Soma: live performance where congruent musical, visual, and proprioceptive stimuli fuse to form a combined aesthetic narrative

Starting in 2007, I did my PhD at University College London’s Lottolab, in the disciplines of Human Computer Interaction & Music Technology, successfully defending my thesis in 2010.

Please refer to the relevant research papers in the publications section, and take a look at the videos on Vimeo:

And of course, do not hesitate to contact me if you want any further information on this work!


Artists and scientists have long had an interest in the relationship between music and visual  art.  Today,  many  occupy  themselves  with  correlated  animation  and  music, called ‘visual music’. Established tools and paradigms for performing live visual music however, have several limitations:

Virtually  no  user  interface  exists,  with  an  expressivity  comparable  to  live  musical performance.

Mappings between music and visuals are typically reduced to the music‘s beat and amplitude  being  statically  associated  to  the  visuals,  disallowing  close  audiovisual congruence, tension and release, and suspended expectation in narratives.

Collaborative  performance,  common  in  other  live  art,  is  mostly  absent  due  to technical limitations.

Preparing  or  improvising  performances  is  complicated,  often  requiring  software development.

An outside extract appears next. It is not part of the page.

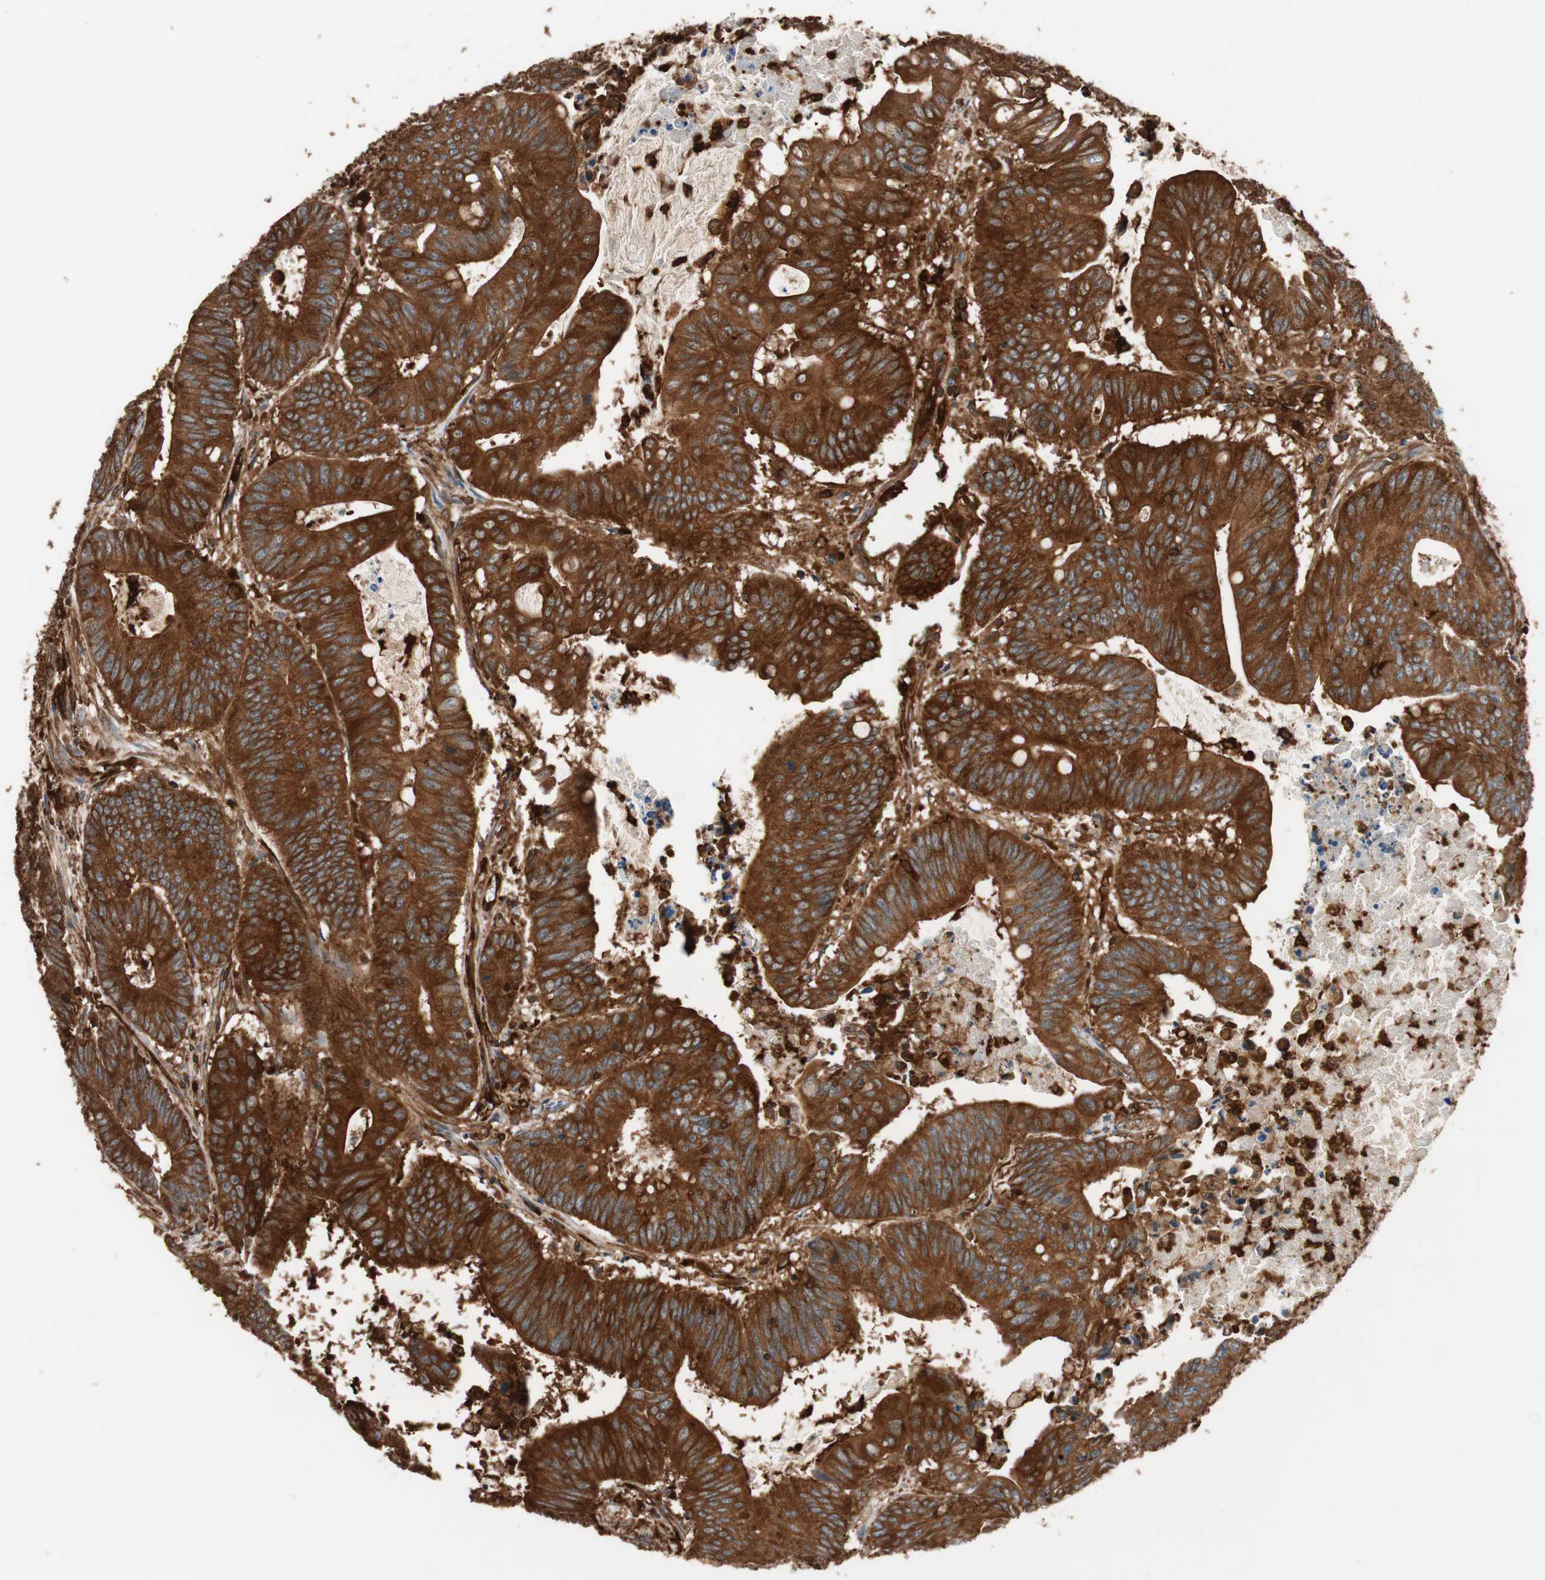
{"staining": {"intensity": "strong", "quantity": ">75%", "location": "cytoplasmic/membranous"}, "tissue": "colorectal cancer", "cell_type": "Tumor cells", "image_type": "cancer", "snomed": [{"axis": "morphology", "description": "Adenocarcinoma, NOS"}, {"axis": "topography", "description": "Colon"}], "caption": "Immunohistochemistry (DAB) staining of colorectal cancer (adenocarcinoma) exhibits strong cytoplasmic/membranous protein staining in approximately >75% of tumor cells. Using DAB (brown) and hematoxylin (blue) stains, captured at high magnification using brightfield microscopy.", "gene": "VASP", "patient": {"sex": "male", "age": 45}}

This  thesis  addresses  these,  through  a  transdisciplinary  integration  of  findings  from several  research  areas,  detailing  the  resulting  ideas,  and  their  implementation  in  a novel system:

Musical instruments are used as the primary control data source, accurately encoding all musical gestures of each performer. The advanced embodied knowledge musicians have  of  their instruments,  allows  increased  expressivity,  the  full  control  data bandwidth  allows  high  mapping  complexity,  while  musicians‘  collaborative performance familiarity may translate to visual music performance.

The  conduct  of  Mutable  Mapping,  gradually  creating,  destroying  and  altering mappings, may allow for a narrative in mapping during performance. The  art  form  of  Soma,  in  which  correlated  auditory,  visual  and  proprioceptive stimulus  form  a  combined  narrative,  builds  on  knowledge  that  performers  and audiences  are  more  engaged  in  performance  requiring  advanced  motor  knowledge, and when congruent percepts across modalities coincide.

Preparing  and  improvising  is  simplified,  through  re-adapting  the  Processing programming  language  for  artists  to  behave  as  a  plug-in  API,  thus  encapsulating complexity in modules, which may be dynamically layered during performance.

Design research methodology is employed during development and evaluation, while introducing  the  additional  viewpoint  of  ethnography  during  evaluation,  engaging musicians, audience and visuals performers.